Russian Orthodox Patriarch Kirill, a powerful ally of Russian President Vladimir Putin, is embracing the rhetoric of the mediaeval crusades in urging support for Moscow's offensive in eastern Ukraine.
Kirill has called on believers to support pro-Russian "brothers" during Moscow's offensive in eastern Ukraine, and in a sermon in September, he said that dying in Ukraine "washes away all sins".
As humiliating military setbacks for Russia in Ukraine pile up, authorities in Moscow seem increasingly willing to depict the campaign in religious terms.
Keen to ensure public support, Putin declared during his midnight address on New Year's Eve that "moral, historical rightness is on our side".
He had initially said that the fellow Orthodox Christian nation needed to be "demilitarised" and "de-Nazified".

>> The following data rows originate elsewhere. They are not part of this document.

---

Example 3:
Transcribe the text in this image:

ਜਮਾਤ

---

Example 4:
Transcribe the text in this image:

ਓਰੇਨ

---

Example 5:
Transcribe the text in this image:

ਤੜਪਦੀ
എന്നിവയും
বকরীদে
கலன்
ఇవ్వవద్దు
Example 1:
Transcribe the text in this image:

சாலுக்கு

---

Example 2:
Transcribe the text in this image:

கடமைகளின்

But more than 10 months into Moscow's offensive, Russian authorities, military commanders and propagandists aim to depict the conflict as a battle against the decadent West.

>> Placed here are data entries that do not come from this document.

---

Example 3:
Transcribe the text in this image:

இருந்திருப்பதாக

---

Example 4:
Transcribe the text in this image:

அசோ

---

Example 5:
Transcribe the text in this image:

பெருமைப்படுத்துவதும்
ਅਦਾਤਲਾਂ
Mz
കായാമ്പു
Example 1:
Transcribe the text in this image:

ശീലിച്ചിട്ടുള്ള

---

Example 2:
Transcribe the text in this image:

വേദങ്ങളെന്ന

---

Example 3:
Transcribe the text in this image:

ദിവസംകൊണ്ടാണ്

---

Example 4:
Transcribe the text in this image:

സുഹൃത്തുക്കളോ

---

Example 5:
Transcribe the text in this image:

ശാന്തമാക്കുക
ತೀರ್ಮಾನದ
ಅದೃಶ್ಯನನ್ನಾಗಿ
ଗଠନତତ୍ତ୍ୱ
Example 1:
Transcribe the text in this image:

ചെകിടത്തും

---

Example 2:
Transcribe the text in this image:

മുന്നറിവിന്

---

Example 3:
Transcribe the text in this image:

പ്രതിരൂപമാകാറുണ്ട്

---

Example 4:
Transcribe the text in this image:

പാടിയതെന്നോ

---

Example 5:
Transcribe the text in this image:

In early November, former president Dmitry Medvedev said that Russia faced an existential threat and that the "sacred goal" was to fight the satanic West.

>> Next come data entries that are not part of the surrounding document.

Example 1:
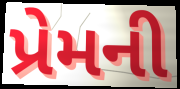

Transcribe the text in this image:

પ્રેમની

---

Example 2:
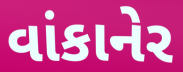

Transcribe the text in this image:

વાંકાનેર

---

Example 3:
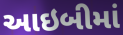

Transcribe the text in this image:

આઇબીમાં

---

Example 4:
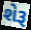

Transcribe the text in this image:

શેરૂ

"We are listening to the words of the Creator in our hearts and obeying them," Medvedev, who serves as deputy chairman of Russia's Security Council, wrote on messaging app Telegram.
"The goal is to stop the supreme ruler of Hell, whatever name he uses —- Satan, Lucifer or Iblis."
Dozens of Orthodox priests have been sent to the front to support Russian troops.
The offensive has deepened a rift between the Russian and Ukrainian Orthodox churches. But even in Russia, not every cleric supports the rhetoric of the Moscow patriarchate.
The words come straight from the Middle Ages, said Andrei Kordochkin, an Orthodox priest based in Madrid, Spain.
"We can be nostalgic for the Middle Ages, but it is impossible to return there," he added. "War as a form of murder cannot have any spiritual meaning at all."
Kordochkin was among almost 300 Russian Orthodox clerics who signed an open letter urging authorities to end the "fratricidal war" in Ukraine.
"Many more" people agreed with the letter's message but were unable to sign it for various reasons, he said.
"We bitterly think about the chasm that our children and grandchildren in Russia and Ukraine will have to overcome in order to start being friends with each other again, respect and love each other," the petition said.
Several signatories of the letter have been sanctioned by the patriarchy, said one priest, requesting anonymity to speak candidly.
Some of the clerics were moved to other parishes and replaced by priests loyal to the Kremlin, he said.
"One priest served 30 years in his parish and was then transferred to serve elsewhere," he added, calling the Russian offensive a "catastrophe".